**Supplied text**
_ _ _ _ _ _ _
According to Deloitte, one-fifth of businesses consider insufficient reverse logistics processes to be the main barrier to achieving aftermarket service profitability. Returns, refurbishment, and remanufacturing processes represent considerable service supply chain costs and impact the environment, but optimizing these processes is not high on the priority list. Low overall recovery rates, slow speed of returns, and insufficient repair processes make it difficult for service organizations to replenish their spare parts inventory.
These factors reinforce a linear process that does not support key business initiatives around sustainability and the circular economy. This article explores the obstacles associated with parts repair and returns to illustrate the global challenges many businesses face today.
Return and repair cycle
When a complex asset needs maintenance or repair, several parts are required to complete the job. Once inspections, checklists, and troubleshooting are completed, defective components might be removed from the asset, and they are replaced with the ordered parts.
What happens to any unused parts? How are the defective components disposed of? Can anything be returned and reused? Unfortunately, many of these parts are scrapped, remain onsite, are placed in a technician’s truck, or end up on an unmarked warehouse shelf.
Millions of dollars in parts value continue to age and remain untouched while manufacturers purchase and build new components to replenish their spare parts inventory. Instead of using valuable parts to meet mission-critical service level agreements (SLA), technicians drive around with them in their trucks.
Some manufacturers have created reverse logistics processes to address these issues. When unused or defective components need to be returned, they can get shipped to stocking locations and repair depots. From here, a return material authorization number (RMA) gets generated to track the return. This process starts to provide some inventory relief, but dynamic processes based on inventory planning that route parts to the correct destination are not being leveraged today.
Another issue is determining what parts need returning. How do manufacturers know where to ship the parts? What are the costs associated with this return? The global reverse logistics market was valued at $635.6 billion in 2020 and is projected to reach $985.3 billion in 2028. Businesses must prioritize this area of their operations to extract value from returned parts while reducing the negative shipping impacts on the environment.
Many service organizations do not have the right solutions to use open RMA data alongside depot repair work in progress (WIP) details as input to spare parts planning. This deficit creates an environment where many customers and technicians are not provided with the proper instructions and materials to process a return. When returns happen, manufacturers consolidate them at a few locations requiring additional shipping to send them to the correct stocking locations or repair depot.
Once parts arrive at the correct location, they might require an additional inspection process for scrapping, or failure analysis, or they may return to good inventory. These parts may also be sent to depots or production facilities for refurbishment or remanufacturing.
Parts sent to a depot for repair require additional considerations, including:
- Do these need to be worked on immediately?
- How long will it take to get through the depot repair process?
- What’s the bandwidth of my repair team?
Many times, depot teams do not have the right level of visibility into inventory, and there are difficulties tracking what repairs will get completed every week. As a result, depots adopt a first-in, first-out (FIFO) process, leading to misalignment between inventory, install base, and customer SLAs.
_ _ _ _ _ _ _
**Short exercise 1**
Update the listing from its first line through the line containing "scientific name: Cygnus buccinator", replacing each "scientific name" with "species" and keeping everything else the same.

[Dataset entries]
_ _ _ _ _ _ _
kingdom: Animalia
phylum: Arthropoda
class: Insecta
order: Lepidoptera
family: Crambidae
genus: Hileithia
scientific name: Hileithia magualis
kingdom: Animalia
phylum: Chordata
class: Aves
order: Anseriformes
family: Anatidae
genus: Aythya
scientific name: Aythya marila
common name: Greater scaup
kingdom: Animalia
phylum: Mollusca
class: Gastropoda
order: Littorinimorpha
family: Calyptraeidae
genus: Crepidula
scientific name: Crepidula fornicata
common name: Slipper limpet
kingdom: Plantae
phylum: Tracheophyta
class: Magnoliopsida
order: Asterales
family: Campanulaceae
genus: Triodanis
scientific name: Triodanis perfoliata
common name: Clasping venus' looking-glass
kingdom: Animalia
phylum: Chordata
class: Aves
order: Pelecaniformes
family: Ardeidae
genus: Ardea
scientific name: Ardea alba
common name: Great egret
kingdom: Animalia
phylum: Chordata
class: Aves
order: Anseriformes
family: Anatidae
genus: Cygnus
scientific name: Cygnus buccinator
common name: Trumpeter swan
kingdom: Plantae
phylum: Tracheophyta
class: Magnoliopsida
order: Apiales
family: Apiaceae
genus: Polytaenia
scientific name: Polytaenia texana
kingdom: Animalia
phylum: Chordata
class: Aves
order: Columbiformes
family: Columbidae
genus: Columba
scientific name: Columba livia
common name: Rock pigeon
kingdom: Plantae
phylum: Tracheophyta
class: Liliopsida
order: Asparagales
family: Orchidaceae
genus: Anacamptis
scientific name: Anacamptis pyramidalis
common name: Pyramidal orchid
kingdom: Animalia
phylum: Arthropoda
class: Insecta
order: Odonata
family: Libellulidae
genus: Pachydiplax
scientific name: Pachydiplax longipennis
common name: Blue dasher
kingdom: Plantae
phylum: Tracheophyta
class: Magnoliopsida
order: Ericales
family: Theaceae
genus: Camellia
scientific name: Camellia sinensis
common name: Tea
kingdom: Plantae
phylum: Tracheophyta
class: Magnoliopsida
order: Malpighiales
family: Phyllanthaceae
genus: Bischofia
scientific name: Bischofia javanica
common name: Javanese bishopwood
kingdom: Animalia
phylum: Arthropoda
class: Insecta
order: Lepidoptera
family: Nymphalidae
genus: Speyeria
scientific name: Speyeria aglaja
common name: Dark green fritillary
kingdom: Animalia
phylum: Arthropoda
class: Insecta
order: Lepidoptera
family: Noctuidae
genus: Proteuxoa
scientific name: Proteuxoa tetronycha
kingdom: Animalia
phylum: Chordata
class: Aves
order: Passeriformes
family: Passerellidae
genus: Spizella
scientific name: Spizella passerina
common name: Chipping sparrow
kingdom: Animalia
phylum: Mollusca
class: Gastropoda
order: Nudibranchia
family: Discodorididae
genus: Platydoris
_ _ _ _ _ _ _
**Short exercise 2**
Write the next part of the article on reverse logistics, starting right after its final sentence.

**Output 1**
kingdom: Animalia
phylum: Arthropoda
class: Insecta
order: Lepidoptera
family: Crambidae
genus: Hileithia
species: Hileithia magualis
kingdom: Animalia
phylum: Chordata
class: Aves
order: Anseriformes
family: Anatidae
genus: Aythya
species: Aythya marila
common name: Greater scaup
kingdom: Animalia
phylum: Mollusca
class: Gastropoda
order: Littorinimorpha
family: Calyptraeidae
genus: Crepidula
species: Crepidula fornicata
common name: Slipper limpet
kingdom: Plantae
phylum: Tracheophyta
class: Magnoliopsida
order: Asterales
family: Campanulaceae
genus: Triodanis
species: Triodanis perfoliata
common name: Clasping venus' looking-glass
kingdom: Animalia
phylum: Chordata
class: Aves
order: Pelecaniformes
family: Ardeidae
genus: Ardea
species: Ardea alba
common name: Great egret
kingdom: Animalia
phylum: Chordata
class: Aves
order: Anseriformes
family: Anatidae
genus: Cygnus
species: Cygnus buccinator

**Output 2**
Optimizing reverse logistics and repair cycle
Transforming reverse logistics and depot repair requires a prioritized, focused strategy. Most complex equipment manufacturers lump these processes into overall logistics operations. To gain maximum value and leverage return and repair as a differentiator, companies need to consider creating a dedicated team to focus on this area of their business. These teams will need the right solutions to gain visibility across the service supply chain and develop dynamic processes for success. Based on a report from Purdue University, one company that has taken the right approach is Caterpillar, the heavy equipment manufacturer.
To transform its business, Caterpillar first had to change its mindset. They developed an ideology that anything thrown in the trash is equivalent to money getting thrown away. This concept resulted in employees saving every piece of equipment.
The Purdue study focused on the return and repair process for the 797 hauling trucks for construction and mining. Each day, 160 tons of engines, oil coolers, pumps, and hydraulic assemblies get returned to Caterpillar’s remanufacturing facility. It usually takes two workers half a day to break down the engines into individual parts. Once disassembled the components are cleaned using a mixture of baking soda and 10 percent alumina grit. The waste from cleaning the parts is used as a solution to neutralize acidic liquid waste. The company estimates they were able to reduce their annual liquid waste from 9 to 4.5 million pounds, significantly impacting the environment. Unsalvageable parts get melted for recasting. With these processes, Caterpillar estimates they can recycle 5.6 million pounds of steel and over 16 million pounds of cast iron, minimizing waste across their entire service supply chain.
Optimizing the remanufacturing process also requires businesses to rethink component design. For example, Caterpillar determined adding a one-sixteenth inch layer of metal on specific components will increase costs but allow them to remanufacture an engine up to three times. This process increased their sales by over $1 billion.
One of the most challenging areas in reverse logistics and the remanufacturing process is keeping a consistent stream of used parts coming into your depot locations. Low recovery rates and slow speed of returns are significant obstacles for manufacturers, impacting the inventory planning process and making it hard to use return data as input.
Caterpillar analyzed this issue and decided to provide customers incentives for returning defective parts. If a customer needs a new part, they are provided with clear instructions on returning the defective components. Also, the new part is not shipped until the defective component is received and it gets sold at half price.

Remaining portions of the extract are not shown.